In a decision widely hailed as victory for access to justice, the Supreme Court ruled in July that the government acted unlawfully and unconstitutionally when, in 2013, it introduced fees for those bringing employment tribunal claims. ‘That was a really powerful judgment. The Supreme Court did a really good job at setting access to justice at the heart of British common law, and saying this isn’t just some sort of airy-fairy concept but it is a right, at the heart of British common law, which is enforceable in our courts,’ Miller says.
‘We are looking at whether the arguments that the Supreme Court spelt out in that judgment do actually have wider implications for other [access to justice issues],’ Miller adds, pointing to the increases in civil court fees in 2015, the MoJ’s proposals to raise the small claims limit for personal injury cases, and plans by the MoD to prevent military claims going to court, for example in cases where soldiers were killed or injured as a result of inadequate equipment.
In its landmark judgment, the Supreme Court cited the Magna Carta: ‘We will not deny or defer to any man either Justice or Right’. Words many lawyers surely feel have been often unobserved in recent years.
The days when legal aid was created to sit beside the newly-minted NHS as a key element of the post-war settlement seem ancient history to those providing and promoting access to justice. They received a fillip recently with the publication of the Bach Commission report.
Labour peer Lord Bach worked under the auspices of thinktank the Fabian Society, and delivered final recommendations in September. Pointing out that legal aid spend last year was £950m less than in 2010, £400m lower than expected when LASPO was introduced, the commission urged reforms that would provide access to justice, while falling within the original proposed cut.
The commission recommended a ‘Right to Justice Act’ which would create the right to ‘reasonable legal assistance, without costs individuals cannot afford’. Enforceable through the courts, the right would have a set of guiding principles, including ‘the importance of early legal help, public legal education, and the smooth operation of the system’.
It proposed that in bringing more people and areas back within the scope of legal aid, receipt of a means-tested benefit would qualify someone for legal aid. It also argued that an owner-occupied house should not count in assessing whether someone qualified for legal aid.

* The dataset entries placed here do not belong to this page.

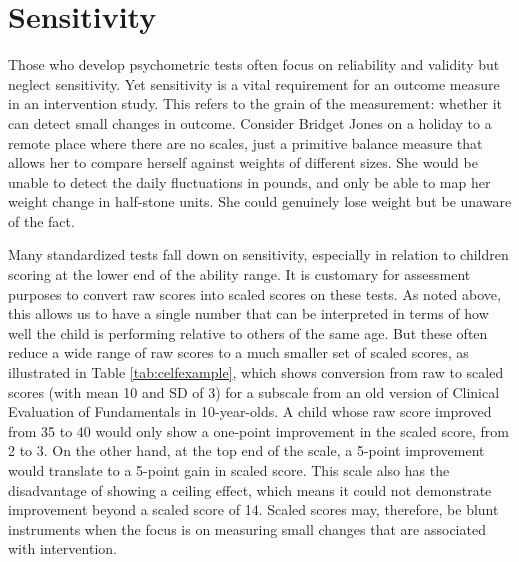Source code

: \documentclass{krantz}
\begin{document}
\hypertarget{sensitivity}{%
\section{Sensitivity}\label{sensitivity}}

Those who develop psychometric tests often focus on reliability and validity but neglect sensitivity. Yet sensitivity is a vital requirement for an outcome measure in an intervention study. This refers to the grain of the measurement: whether it can detect small changes in outcome. Consider Bridget Jones on a holiday to a remote place where there are no scales, just a primitive balance measure that allows her to compare herself against weights of different sizes. She would be unable to detect the daily fluctuations in pounds, and only be able to map her weight change in half-stone units. She could genuinely lose weight but be unaware of the fact.

Many standardized tests fall down on sensitivity, especially in relation to children scoring at the lower end of the ability range. It is customary for assessment purposes to convert raw scores into scaled scores on these tests. As noted above, this allows us to have a single number that can be interpreted in terms of how well the child is performing relative to others of the same age. But these often reduce a wide range of raw scores to a much smaller set of scaled scores, as illustrated in Table \ref{tab:celfexample}, which shows conversion from raw to scaled scores (with mean 10 and SD of 3) for a subscale from an old version of Clinical Evaluation of Fundamentals in 10-year-olds. A child whose raw score improved from 35 to 40 would only show a one-point improvement in the scaled score, from 2 to 3. On the other hand, at the top end of the scale, a 5-point improvement would translate to a 5-point gain in scaled score. This scale also has the disadvantage of showing a ceiling effect, which means it could not demonstrate improvement beyond a scaled score of 14. Scaled scores may, therefore, be blunt instruments when the focus is on measuring small changes that are associated with intervention.
\end{document}
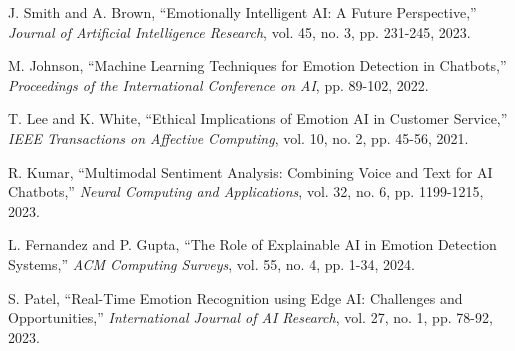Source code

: \documentclass[a4paper,10pt]{article}
\begin{document}
\begin{thebibliography}{9}

J. Smith and A. Brown, ``Emotionally Intelligent AI: A Future Perspective,'' \textit{Journal of Artificial Intelligence Research}, vol. 45, no. 3, pp. 231-245, 2023.

M. Johnson, ``Machine Learning Techniques for Emotion Detection in Chatbots,'' \textit{Proceedings of the International Conference on AI}, pp. 89-102, 2022.

T. Lee and K. White, ``Ethical Implications of Emotion AI in Customer Service,'' \textit{IEEE Transactions on Affective Computing}, vol. 10, no. 2, pp. 45-56, 2021.

R. Kumar, ``Multimodal Sentiment Analysis: Combining Voice and Text for AI Chatbots,'' \textit{Neural Computing and Applications}, vol. 32, no. 6, pp. 1199-1215, 2023.

L. Fernandez and P. Gupta, ``The Role of Explainable AI in Emotion Detection Systems,'' \textit{ACM Computing Surveys}, vol. 55, no. 4, pp. 1-34, 2024.

S. Patel, ``Real-Time Emotion Recognition using Edge AI: Challenges and Opportunities,'' \textit{International Journal of AI Research}, vol. 27, no. 1, pp. 78-92, 2023.

\end{thebibliography}
\end{document}
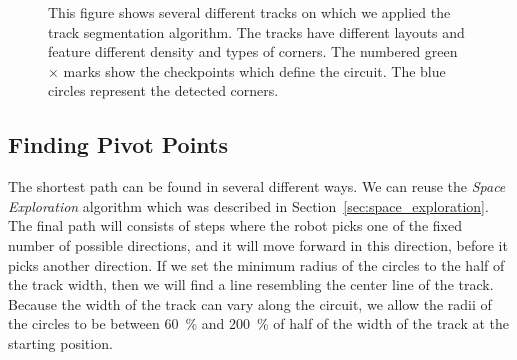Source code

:\begin{figure}
	\label{fig:corner_detection}
	\caption{This figure shows several different tracks on which we applied the track segmentation algorithm. The tracks have different layouts and feature different density and types of corners. The numbered green $\times$ marks show the checkpoints which define the circuit. The blue circles represent the detected corners.}
\end{figure}


\subsection{Finding Pivot Points}
The shortest path can be found in several different ways. We can reuse the \textit{Space Exploration} algorithm which was described in Section~\ref{sec:space_exploration}. The final path will consists of steps where the robot picks one of the fixed number of possible directions, and it will move forward in this direction, before it picks another direction. If we set the minimum radius of the circles to the half of the track width, then we will find a line resembling the center line of the track. Because the width of the track can vary along the circuit, we allow the radii of the circles to be between \SI{60}{\percent} and \SI{200}{\percent} of half of the width of the track at the starting position.

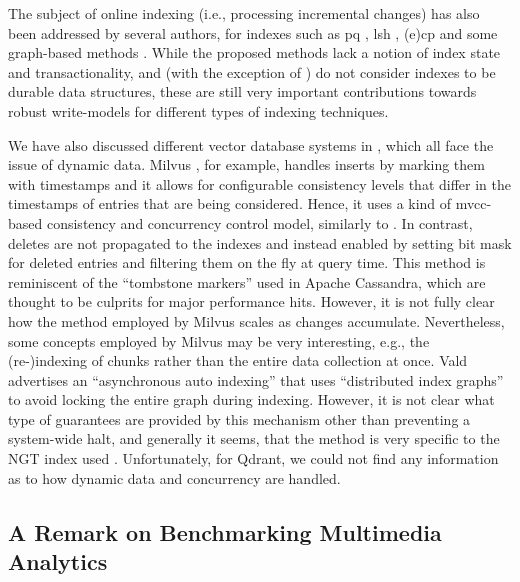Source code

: The subject of online indexing (i.e., processing incremental changes) has also been addressed by several authors, for indexes such as \acrshort{pq} \cite{Xu:2018Online}, \acrshort{lsh} \cite{Cakir:2015Adaptive}, (e)\acrshort{cp} \cite{Hojsgaard:2019Index} and some graph-based methods \cite{Zhao:2022Approximate}. While the proposed methods lack a notion of index state and transactionality, and (with the exception of \cite{Hojsgaard:2019Index}) do not consider indexes to be durable data structures, these are still very important contributions towards robust write-models for different types of indexing techniques. 

We have also discussed different vector database systems in , which all face the issue of dynamic data. Milvus \cite{Wang:2021Milvus}, for example, handles inserts by marking them with timestamps and it allows for configurable consistency levels that differ in the timestamps of entries that are being considered. Hence, it uses a kind of \acrshort{mvcc}-based consistency and concurrency control model, similarly to \cottontail. In contrast, deletes are not propagated to the indexes and instead enabled by setting bit mask for deleted entries and filtering them on the fly at query time. This method is reminiscent of the ``tombstone markers'' used in Apache Cassandra, which are thought to be culprits for major performance hits. However, it is not fully clear how the method employed by Milvus scales as changes accumulate. Nevertheless, some concepts employed by Milvus may be very interesting, e.g., the (re-)indexing of chunks rather than the entire data collection at once. Vald  advertises an ``asynchronous auto indexing'' that uses ``distributed index graphs'' to avoid locking the entire graph during indexing. However, it is not clear what type of guarantees are provided by this mechanism other than preventing a system-wide halt, and generally it seems, that the method is very specific to the NGT index used \cite{Iwasaki2016:Pruned}. Unfortunately, for Qdrant, we could not find any information as to how dynamic data and concurrency are handled.

\subsection{A Remark on Benchmarking Multimedia Analytics}

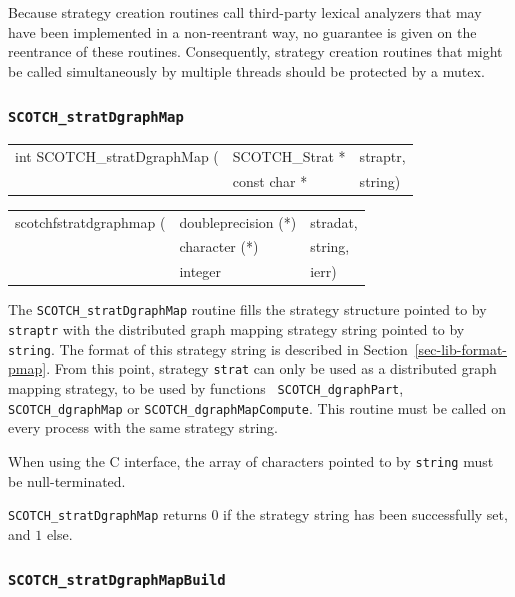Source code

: Because strategy creation routines call third-party lexical analyzers
that may have been implemented in a non-reentrant way, no guarantee is
given on the reentrance of these routines. Consequently, strategy
creation routines that might be called simultaneously by multiple
threads should be protected by a mutex.

\subsubsection{{\tt SCOTCH\_stratDgraphMap}}

\begin{itemize}
\progsyn

{\tt\begin{tabular}{l@{}ll}
int SCOTCH\_stratDgraphMap ( & SCOTCH\_Strat * & straptr, \\
                             & const char *    & string)
\end{tabular}}

{\tt\begin{tabular}{l@{}ll}
scotchfstratdgraphmap ( & doubleprecision (*) & stradat, \\
                        & character (*)       & string,  \\
                        & integer             & ierr)
\end{tabular}}

\progdes

The {\tt SCOTCH\_stratDgraphMap} routine fills the strategy
structure pointed to by {\tt straptr} with the distributed graph
mapping strategy string pointed to by {\tt string}. The format of this
strategy string is described in Section~\ref{sec-lib-format-pmap}.
From this point, strategy {\tt strat} can only be used as a
distributed graph mapping strategy, to be used by functions {\tt
SCOTCH\_\lbt dgraph\lbt Part}, {\tt SCOTCH\_\lbt dgraph\lbt Map} or
{\tt SCOTCH\_\lbt dgraph\lbt Map\lbt Compute}. This routine must be
called on every process with the same strategy string.

When using the C interface, the array of characters pointed to by
{\tt string} must be null-terminated.

\progret

{\tt SCOTCH\_stratDgraphMap} returns $0$ if the strategy string
has been successfully set, and $1$ else.
\end{itemize}

\subsubsection{{\tt SCOTCH\_stratDgraphMapBuild}}

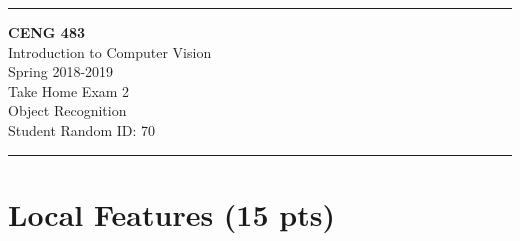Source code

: \documentclass[12pt]{article}
\newcommand{\HRule}{\rule{\linewidth}{1mm}}
\begin{document}
\noindent
\HRule %
\small
\begin{center}
	\LARGE \textbf{CENG 483} \\[4mm]
	\Large Introduction to Computer Vision \\[4mm]
	\normalsize Spring 2018-2019 \\
	\Large Take Home Exam 2 \\
	\Large Object Recognition \\
    \Large Student Random ID: 70 \\
\end{center}
\HRule

\begin{center}
\end{center}
\vspace{-10mm}

\section{Local Features (15 pts)}
\end{document}
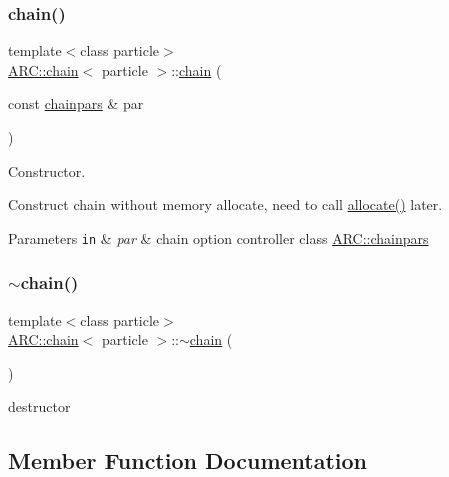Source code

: \subsubsection{\texorpdfstring{chain()}{chain()}\hspace{0.1cm}{\footnotesize\ttfamily [2/2]}}
{\footnotesize\ttfamily template$<$class particle$>$ \\
\hyperlink{classARC_1_1chain}{A\+R\+C\+::chain}$<$ particle $>$\+::\hyperlink{classARC_1_1chain}{chain} (\begin{DoxyParamCaption}\item[{const \hyperlink{classARC_1_1chainpars}{chainpars} \&}]{par }\end{DoxyParamCaption})\hspace{0.3cm}{\ttfamily [inline]}}



Constructor. 

Construct chain without memory allocate, need to call \hyperlink{classARC_1_1chain_ac0bbd32e714913e1e8eb36eb2e8c3fd4}{allocate()} later. 
\begin{DoxyParams}[1]{Parameters}
\mbox{\tt in}  & {\em par} & chain option controller class \hyperlink{classARC_1_1chainpars}{A\+R\+C\+::chainpars} \\
\hline
\end{DoxyParams}
\hypertarget{classARC_1_1chain_a3467a68afb2daebec6c57899897a461c}{}\label{classARC_1_1chain_a3467a68afb2daebec6c57899897a461c} 
\subsubsection{\texorpdfstring{$\sim$chain()}{~chain()}}
{\footnotesize\ttfamily template$<$class particle$>$ \\
\hyperlink{classARC_1_1chain}{A\+R\+C\+::chain}$<$ particle $>$\+::$\sim$\hyperlink{classARC_1_1chain}{chain} (\begin{DoxyParamCaption}{ }\end{DoxyParamCaption})\hspace{0.3cm}{\ttfamily [inline]}}



destructor 



\subsection{Member Function Documentation}
\hypertarget{classARC_1_1chain_a0f91c399beb1e5c0db6ed7e2b4d00477}{}\label{classARC_1_1chain_a0f91c399beb1e5c0db6ed7e2b4d00477}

Notably, the commission wanted a ringfenced fund for advice providers. Another proposal was the creation of an online portal for advice and information on legal rights.
When Bach started work on the commission, such aspirations would have seemed positively utopian. Implementation is still unlikely – but when graphically linked to an event like Grenfell, which demands a response, access to justice is more difficult to ignore. At the very least, Bach’s ideas no longer seem politically impossible.
Marialuisa Taddia is a freelance journalist.